Imagine a cena: enquanto milhares de pessoas no interior do Piauí enfrentam dias intermináveis sem uma gota d'água na torneira, a cidade se preparava para receber dois dos maiores nomes do axé music. Pois é, a vida às vezes prega dessas contradições dolorosas.
E foi exatamente esse contraste surreal que levou a Justiça a tomar uma decisão polêmica, mas necessária. Na terça-feira, um juiz simplesmente puxou o freio de mão nos shows de Léo Santana e Kiko Chicabana que estavam marcados para Canto do Buriti. A cidade, que vive sob decreto de emergência por causa da seca mais cruel dos últimos anos, não tem condições de abrigar festas com grandes aglomerações.
Água para beber ou para festejar?
O que me deixa pensando aqui: como justificar um megaevento que consome milhares de litros de água quando a população está dependendo de caminhões-pipa para sobreviver? A promotora de justiça Thaís Lobo Barbosa não teve dúvidas - entrou com uma ação argumentando que seria, no mínimo, uma insensibilidade gigantesca.
E olha que a situação é grave mesmo. Canto do Buriti não é a única nesse sufoco. Mais 11 municípios piauienses estão no mesmo barco - ou melhor, no mesmo deserto. A Defesa Civil estadual confirmou que a região enfrenta uma das piores crises hídricas da história recente.

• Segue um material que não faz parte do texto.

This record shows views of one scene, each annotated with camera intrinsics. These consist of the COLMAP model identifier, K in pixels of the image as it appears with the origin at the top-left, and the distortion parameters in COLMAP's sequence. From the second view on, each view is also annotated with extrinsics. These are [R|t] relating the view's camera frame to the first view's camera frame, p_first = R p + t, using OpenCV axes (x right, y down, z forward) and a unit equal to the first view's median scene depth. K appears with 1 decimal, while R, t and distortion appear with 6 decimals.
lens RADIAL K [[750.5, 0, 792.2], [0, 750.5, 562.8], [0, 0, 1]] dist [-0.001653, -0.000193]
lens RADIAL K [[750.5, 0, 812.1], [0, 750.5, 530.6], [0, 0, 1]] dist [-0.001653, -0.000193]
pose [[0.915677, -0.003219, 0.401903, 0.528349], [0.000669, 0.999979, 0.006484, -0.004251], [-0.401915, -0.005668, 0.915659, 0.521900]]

Os detalhes que pesaram na balança
O tal decreto de emergência não é brincadeira de gente grande. Foi publicado no Diário Oficial do Estado no último dia 19 de setembro, e a situação só piorou desde então. A promotoria foi categórica: permitir shows nesse contexto seria como dar um tiro no pé da própria população.

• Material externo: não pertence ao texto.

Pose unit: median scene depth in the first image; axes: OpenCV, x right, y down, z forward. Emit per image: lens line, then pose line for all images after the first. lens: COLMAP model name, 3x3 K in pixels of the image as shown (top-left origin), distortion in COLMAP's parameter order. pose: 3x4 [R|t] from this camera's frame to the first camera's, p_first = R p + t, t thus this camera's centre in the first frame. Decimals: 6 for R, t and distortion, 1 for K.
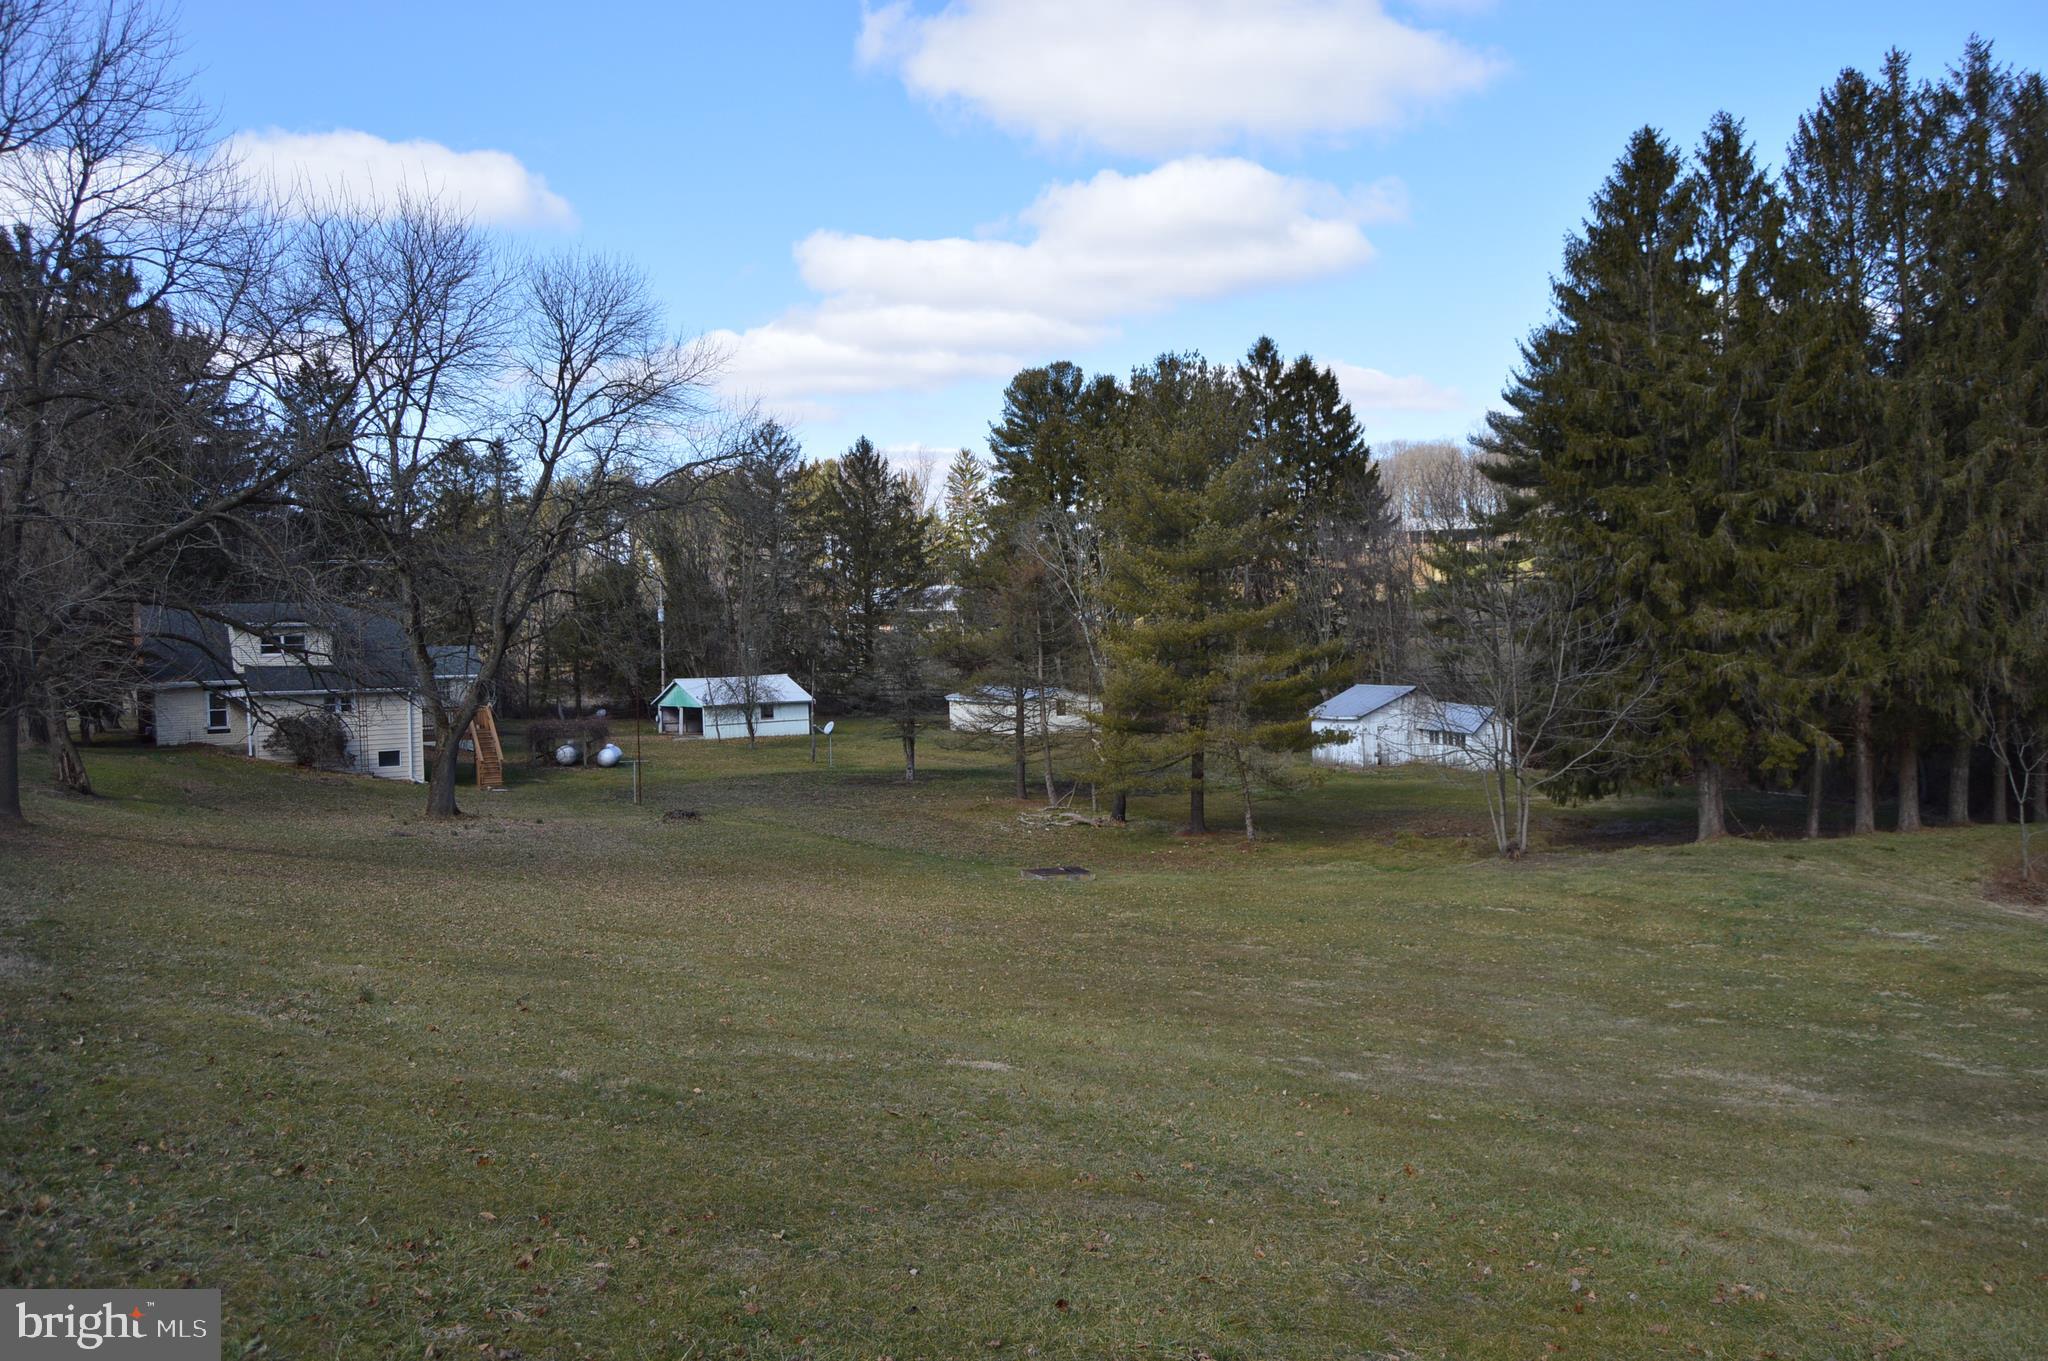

O juiz José Aluísio Alves de Meneses, da 1ª Vara da Comarca de Canto do Buriti, não teve como ignorar os fatos. Na sua decisão, ele deixou claro que a prioridade absoluta tem que ser o abastecimento de água para necessidades básicas - beber, cozinhar, tomar banho (quando possível). Festa fica para quando a chuva voltar.
E sabe o que é mais curioso? A defesa dos promotores dos eventos tentou argumentar que os shows trariam desenvolvimento econômico para a cidade. Mas convenhamos, de que adianta injetar dinheiro na economia local se as pessoas não têm o mínimo para viver com dignidade?
O que acontece agora?
Os organizadores têm duas opções: recorrer da decisão ou remarcar os eventos para quando a situação melhorar. Enquanto isso, os fãs de Léo Santana e Kiko Chicabana vão ter que contentar-se com as músicas no streaming.
Particularmente, acho que a Justiça acertou em cheio. Num momento de crise extrema, o poder público tem que priorizar o essencial. Shows são importantes, claro - a cultura alimenta a alma. Mas a água alimenta o corpo. E sem corpo, não há alma que resista.
Espero que essa decisão sirva de exemplo para outras cidades que estejam passando por situações similares. As vezes, dizer "não" é a forma mais corajosa de governar.